#### REQUIRED TASK
Rewrite all of these lines, changing "developed" to "processed" everywhere it occurs and keeping everything else the same. Omit the pictures from your answer.

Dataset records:
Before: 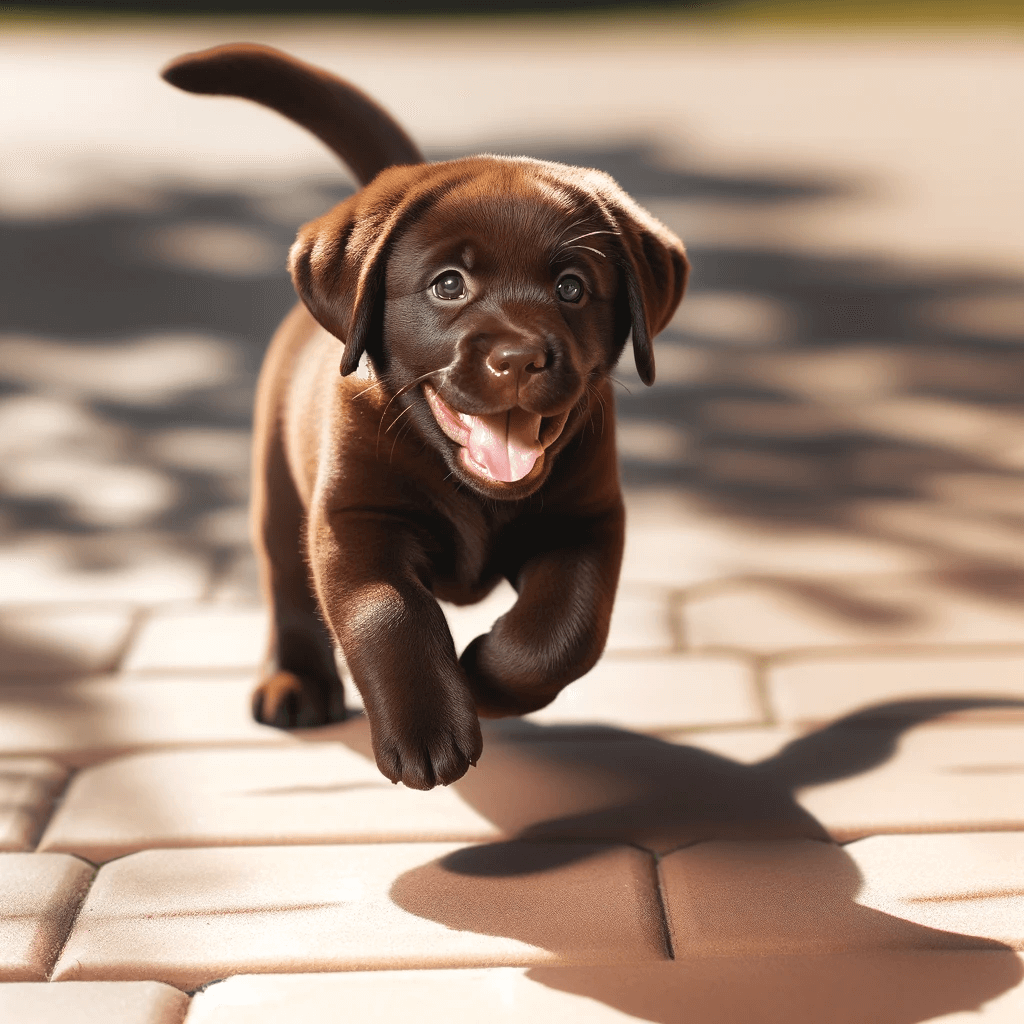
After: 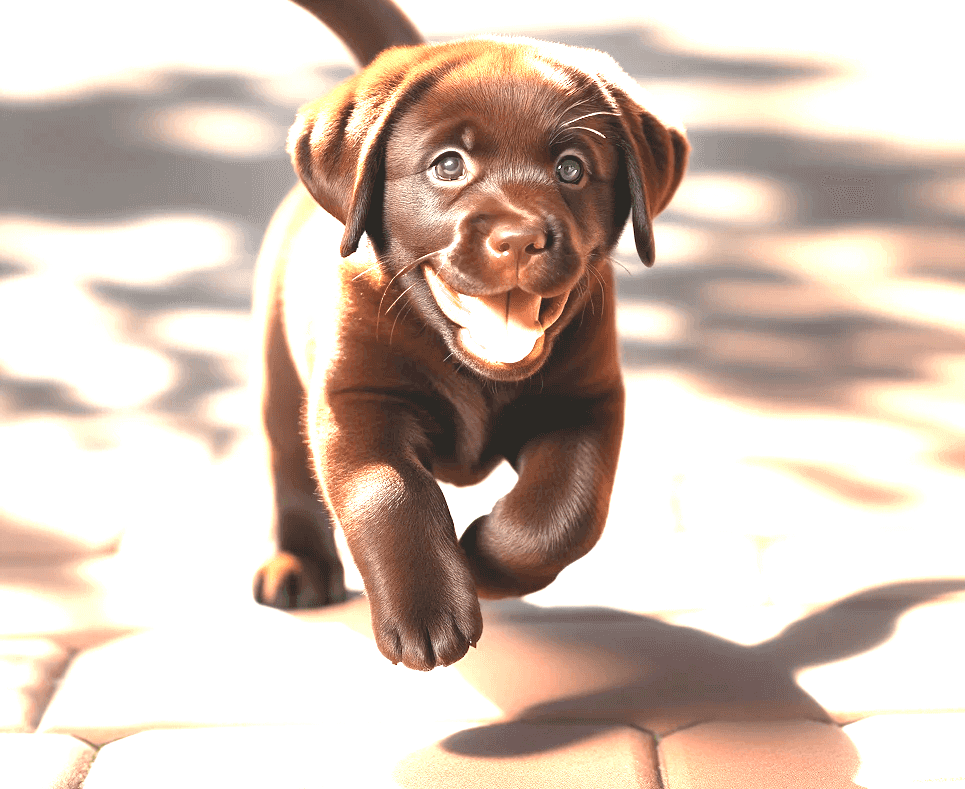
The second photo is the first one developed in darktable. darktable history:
crop and rotate: angle 0.03°, top 11.643%, right 5.651%, bottom 11.189%
exposure: exposure 2.003 EV, compensate highlight preservation false
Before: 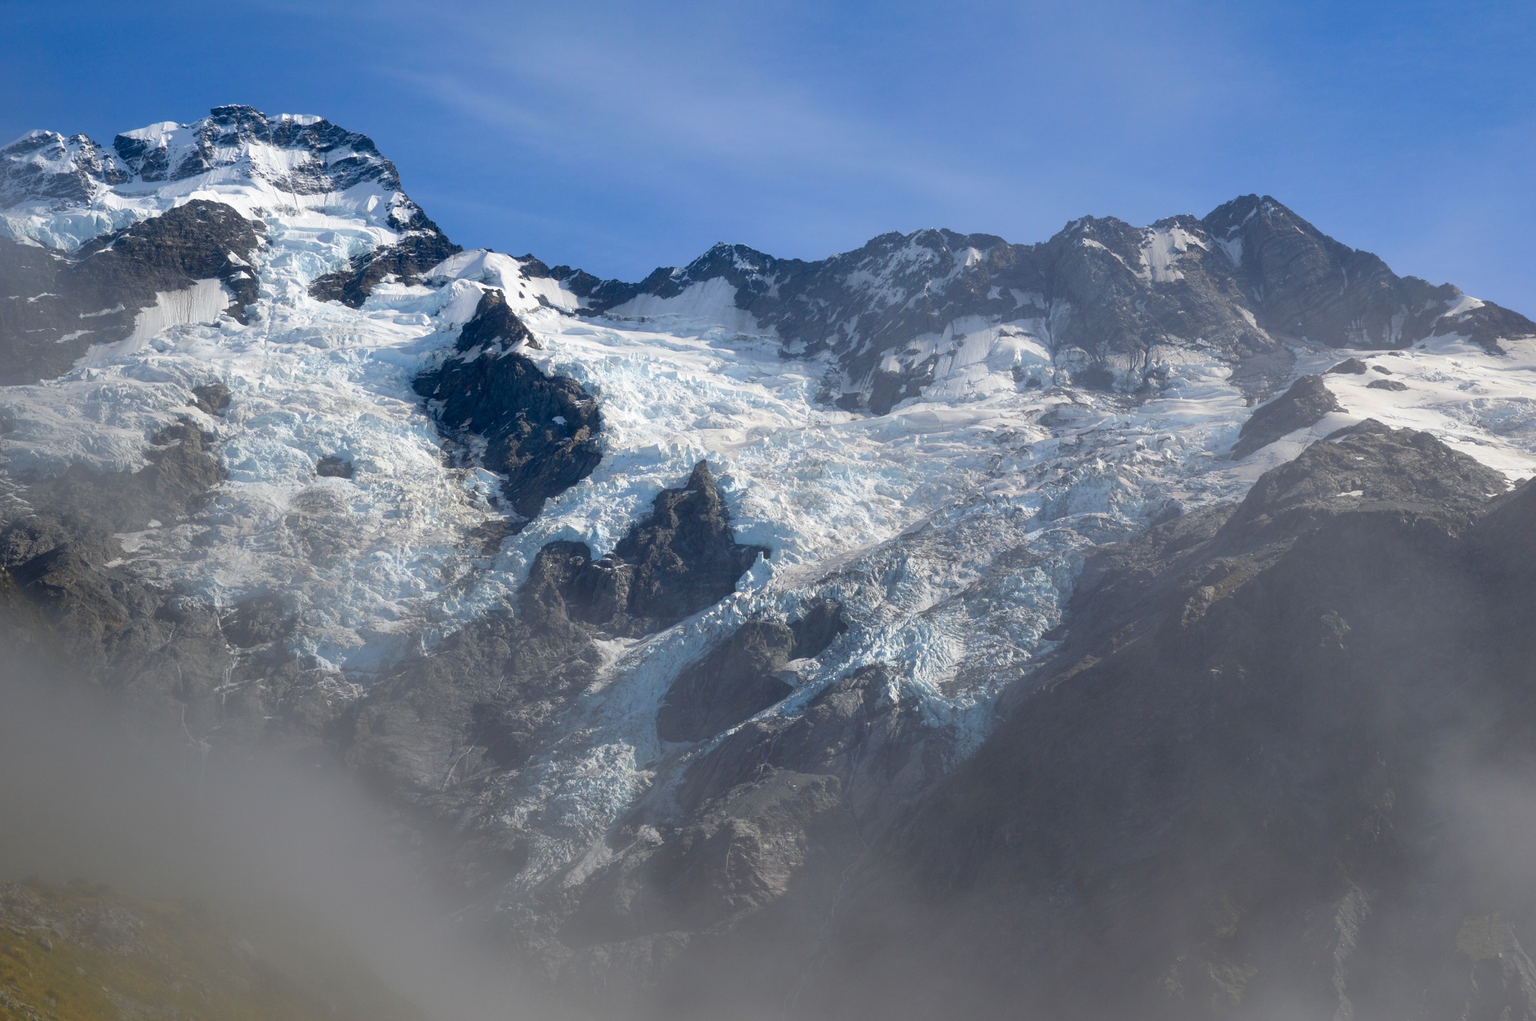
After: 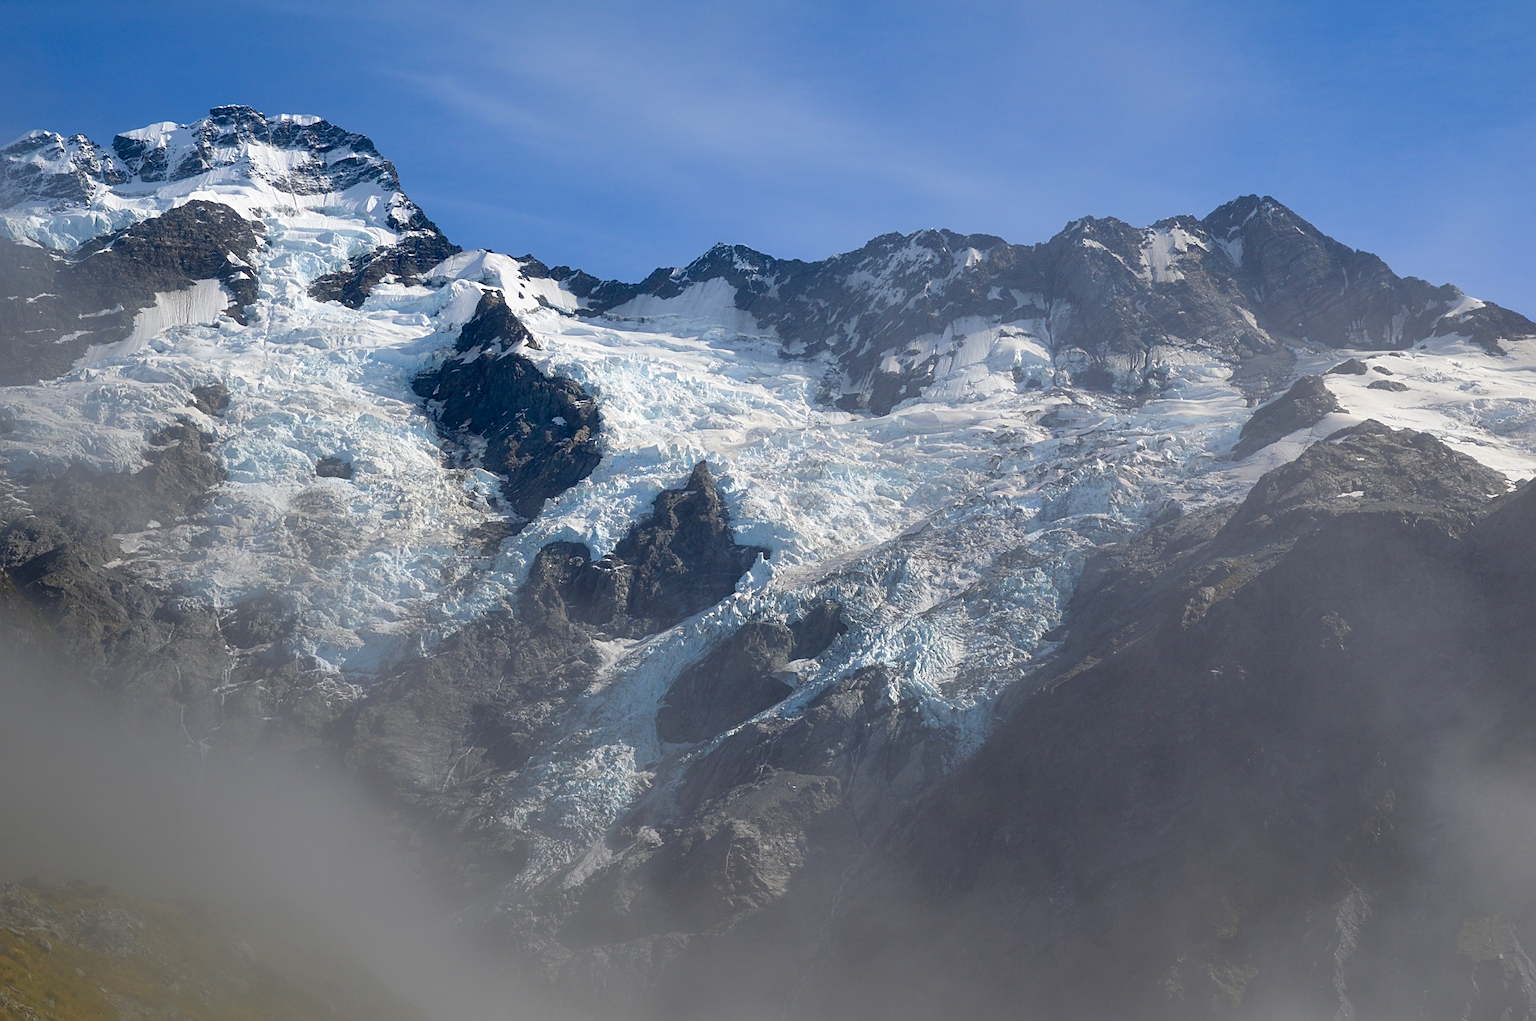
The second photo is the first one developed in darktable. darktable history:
sharpen: on, module defaults
crop and rotate: left 0.124%, bottom 0.006%
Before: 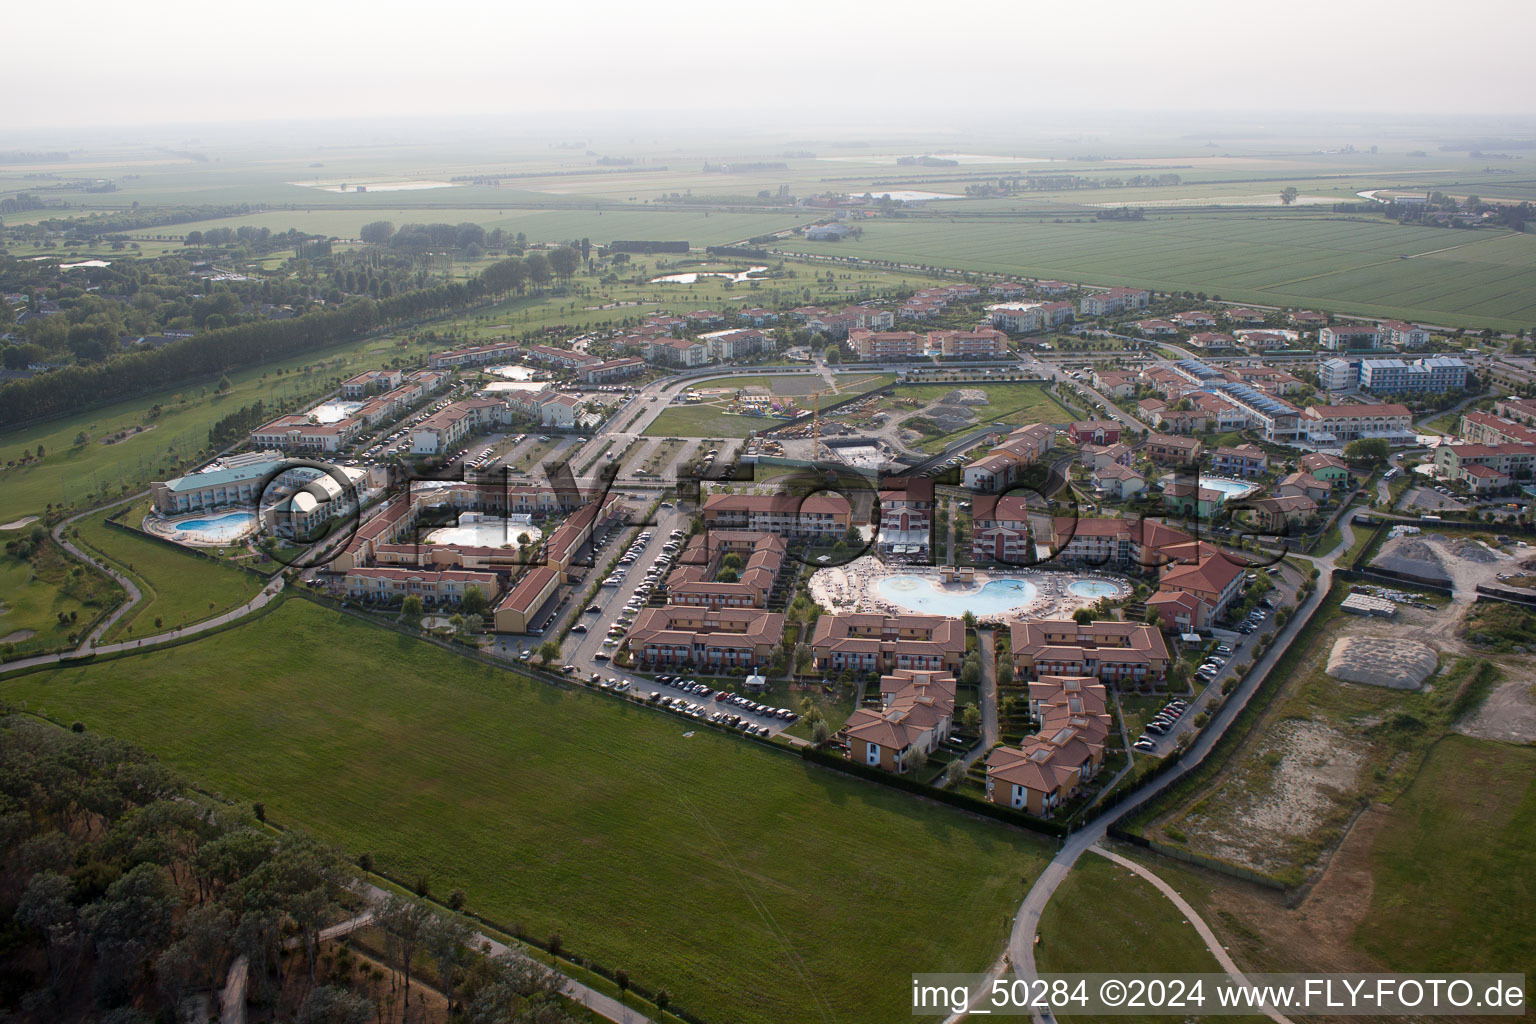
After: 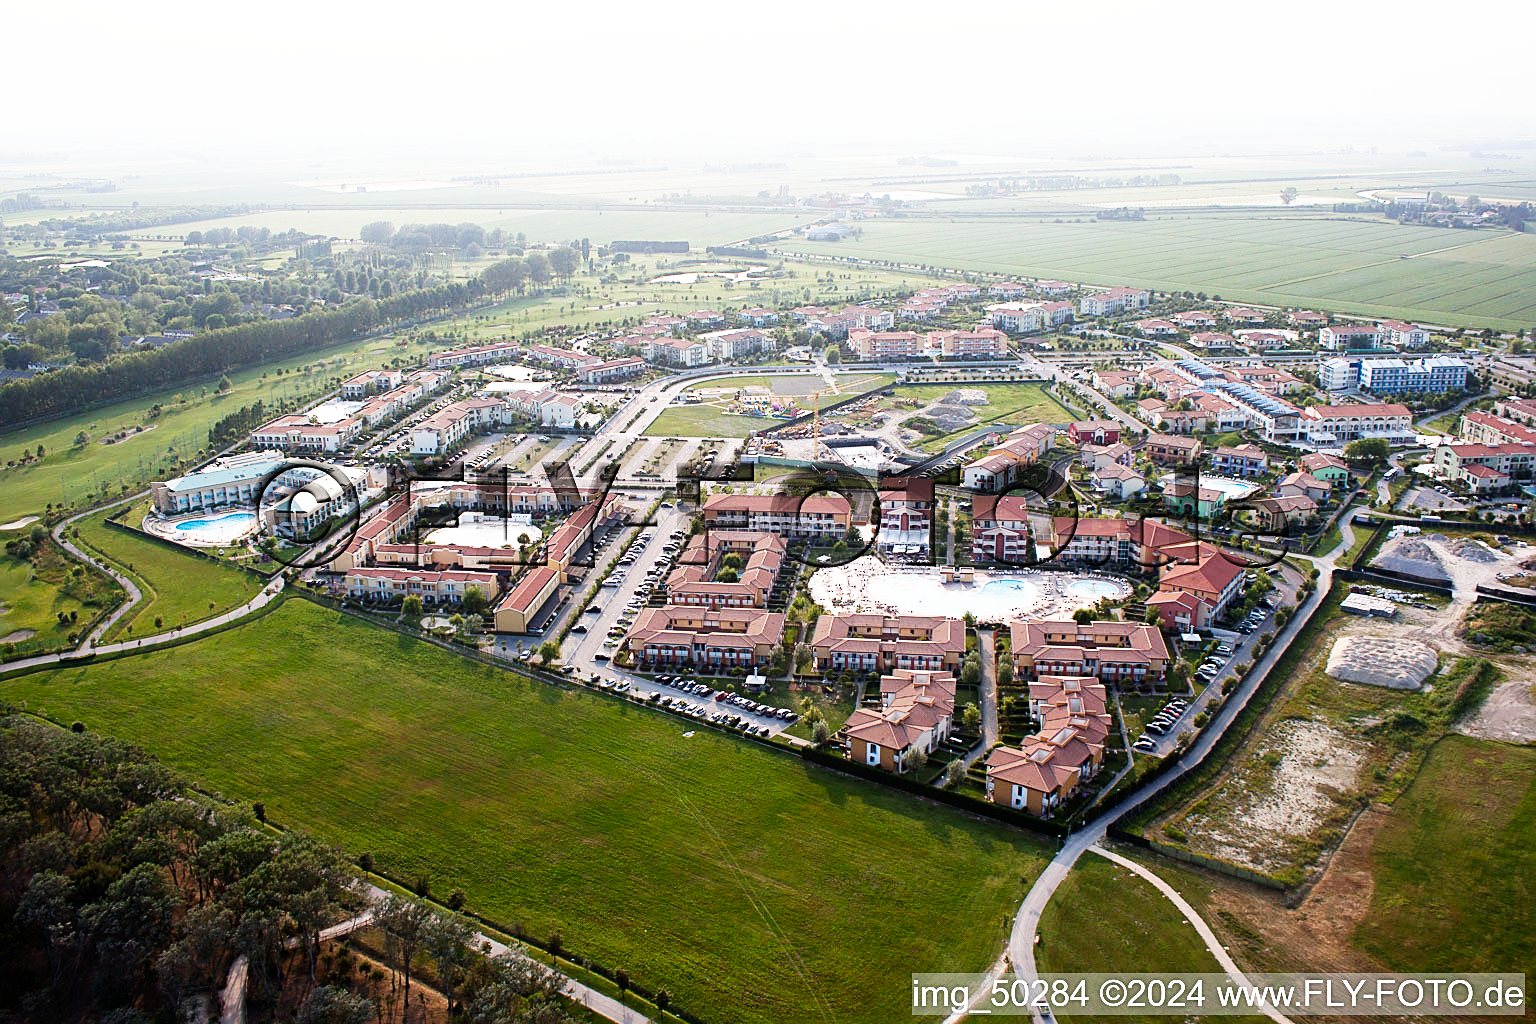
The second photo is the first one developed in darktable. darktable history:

#### REPLY TO THE TASK
Before: 
After: 
The second photo is the first one processed in darktable. darktable history:
crop and rotate: angle 0.03°, top 11.643%, right 5.651%, bottom 11.189%
exposure: exposure 2.003 EV, compensate highlight preservation false
Before: 
After: 
The second photo is the first one processed in darktable. darktable history:
sharpen: on, module defaults
crop and rotate: left 0.124%, bottom 0.006%
Before: 
After: 
The second photo is the first one processed in darktable. darktable history:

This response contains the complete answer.